(Page segmentation data)
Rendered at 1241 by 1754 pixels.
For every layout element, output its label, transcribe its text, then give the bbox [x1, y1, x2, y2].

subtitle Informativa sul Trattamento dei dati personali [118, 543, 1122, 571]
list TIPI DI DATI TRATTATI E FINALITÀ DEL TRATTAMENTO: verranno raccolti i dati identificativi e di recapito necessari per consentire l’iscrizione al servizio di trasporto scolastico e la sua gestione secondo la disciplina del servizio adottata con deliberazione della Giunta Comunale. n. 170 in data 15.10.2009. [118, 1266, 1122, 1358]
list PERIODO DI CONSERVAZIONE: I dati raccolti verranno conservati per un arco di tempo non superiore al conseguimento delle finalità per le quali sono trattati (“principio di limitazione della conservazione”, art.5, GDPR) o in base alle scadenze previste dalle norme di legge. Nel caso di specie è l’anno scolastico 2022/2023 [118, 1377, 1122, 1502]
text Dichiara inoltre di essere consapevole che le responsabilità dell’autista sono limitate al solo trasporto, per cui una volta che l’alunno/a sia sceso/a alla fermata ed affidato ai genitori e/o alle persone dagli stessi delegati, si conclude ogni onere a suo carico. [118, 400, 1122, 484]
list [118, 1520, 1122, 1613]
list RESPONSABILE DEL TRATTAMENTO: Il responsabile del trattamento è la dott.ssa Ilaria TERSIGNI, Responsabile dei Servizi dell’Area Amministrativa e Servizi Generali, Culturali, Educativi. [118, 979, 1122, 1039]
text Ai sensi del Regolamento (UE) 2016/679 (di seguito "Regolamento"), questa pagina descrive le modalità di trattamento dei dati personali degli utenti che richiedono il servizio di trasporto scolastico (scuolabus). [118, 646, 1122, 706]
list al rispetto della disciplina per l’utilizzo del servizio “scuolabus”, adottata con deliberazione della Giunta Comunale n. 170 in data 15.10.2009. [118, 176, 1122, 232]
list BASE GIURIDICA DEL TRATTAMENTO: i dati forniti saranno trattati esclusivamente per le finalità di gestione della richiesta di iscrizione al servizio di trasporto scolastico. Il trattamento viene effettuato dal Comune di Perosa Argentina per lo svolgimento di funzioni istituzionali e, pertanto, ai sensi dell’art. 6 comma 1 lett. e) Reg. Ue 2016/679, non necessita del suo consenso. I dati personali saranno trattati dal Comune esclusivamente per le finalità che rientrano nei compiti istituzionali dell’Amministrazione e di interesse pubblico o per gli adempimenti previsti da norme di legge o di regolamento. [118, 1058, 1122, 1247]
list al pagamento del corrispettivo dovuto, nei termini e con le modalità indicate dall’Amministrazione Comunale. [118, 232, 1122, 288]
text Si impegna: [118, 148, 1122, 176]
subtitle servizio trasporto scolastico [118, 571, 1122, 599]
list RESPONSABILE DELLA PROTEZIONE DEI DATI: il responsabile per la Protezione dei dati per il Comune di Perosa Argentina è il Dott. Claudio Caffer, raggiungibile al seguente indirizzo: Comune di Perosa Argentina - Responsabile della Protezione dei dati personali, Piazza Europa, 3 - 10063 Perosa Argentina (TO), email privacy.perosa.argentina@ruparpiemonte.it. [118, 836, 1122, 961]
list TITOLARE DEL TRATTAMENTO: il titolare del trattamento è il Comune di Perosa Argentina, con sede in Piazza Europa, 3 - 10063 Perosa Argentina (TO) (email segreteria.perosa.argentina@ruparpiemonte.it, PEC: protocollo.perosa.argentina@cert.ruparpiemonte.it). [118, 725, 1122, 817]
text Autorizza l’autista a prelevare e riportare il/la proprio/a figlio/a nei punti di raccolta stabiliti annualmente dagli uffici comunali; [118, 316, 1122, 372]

## TO DO:
Go through the lines above and count those with "dagli"; report only the number.

## FINAL ANSWER:
2